The first two of these cases (comparison of a group to a fixed value, or
related data-sets) are tested with the *one-sample or paired-sample
t-test*. (The T-test is sometimes also called emph{Student’s t-test},
because the name of the researcher who developed this test was
“Student”.)

```
>> weight = [84, 86, 88, 61, 82];
>> [h,p] = ttest(weight-88.3);
h =
0
p =
0.1739
```

\(h=0\) tells us that the null hypothesis can be accepted, and
\(p=0.1739\) tells us that the *probability that the null hypothesis
is correct* is 17%. This *p-value* is typically quoted in the *Results*
part of your report.

Two independent groups are compared with the *t-test for independent
samples*.

For example, let us compare the weight of 10 random American males with the weight of 10 random Austrian males:

```
>> weight_USA = [ 104, 86, 86, 105, 52, 80, 67, 82, 99, 102];
>> weight_A = [66, 74, 83, 77, 86, 87, 67, 78, 49, 98];
>> [h,p] = ttest2(weight_USA, weight_A);
h =
0
p =
0.1756
```

Again, the probability that the null hypothesis is true is relatively large, and the result is not significant. In order to get a significant result for a relatively small difference, we need a larger sample size:

```
>> weight_USA = roundd(randn(1,100)*17 + 88.3);
>> weight_A = roundd(randn(1,100)*15 + 81);
>> [h,p] = ttest2(weight_USA, weight_A)
h =
1
p =
0.0022
```

Instead of *p-values*, it has become recommended practice to define the
significance of a test based on the confidence intervals of a tested
parameter. If the null hypothesis is that the measured value is zero,
the hypothesis can be accepted if the 95%-confidence interval includes
zero. Otherwise, the hypothesis has to be rejected.
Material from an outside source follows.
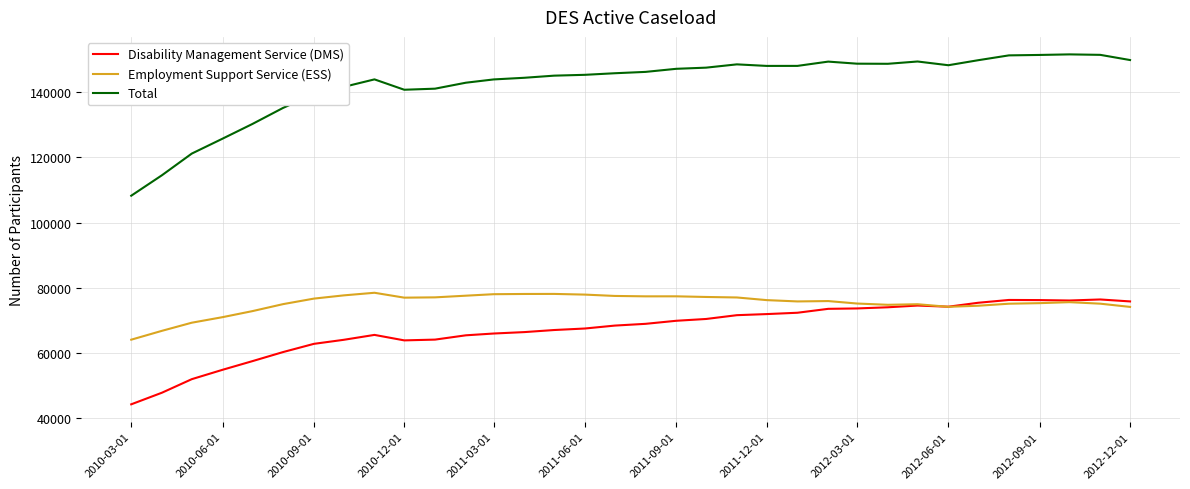

True or false: Total and Disability Management Service (DMS) cross at least once.

False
In most cases that you encounter, you will use a *two-sided t-test*.
However, if the dataset in one group can only be larger (or only be
smaller) than the dataset from the other group, you use a *one-sided
t-test*.

Let us assume that the weight of 100 random, 15 year old children in Tirol and in Vienna are:

```
tirol = 7 * randn(100, 1) + 60;
vienna = 10* randn(100, 1) + 55;
```

Then the Tyrolian children try out a banana-diet: for one week, they eat only bananas for breakfast, and otherwise their normal food. After one week these 100 children weigh

```
tirol_after = tirol - 1.5 + 1.0 * randn(length(tirol));
```

- calculate mean, median, standard deviation (SD), and standard error for the first 10 Tyrolian children.
- calculate mean, median, standard deviation (SD), and standard error for all Tyrolian children

- Plot mean +/- SD , and mean +/- SE for the first 10 Tyrolian children
- Plot mean +/- SD , and mean +/- SE for all Tyrolian children

- Find out if the difference between the children in Tirol and the children in Vienna is significant.
- Find out if the weight of the Tyrolian children after the banana-diet is less than the weight before the diet. Note that these data are from the same children as before the diet, in the same order.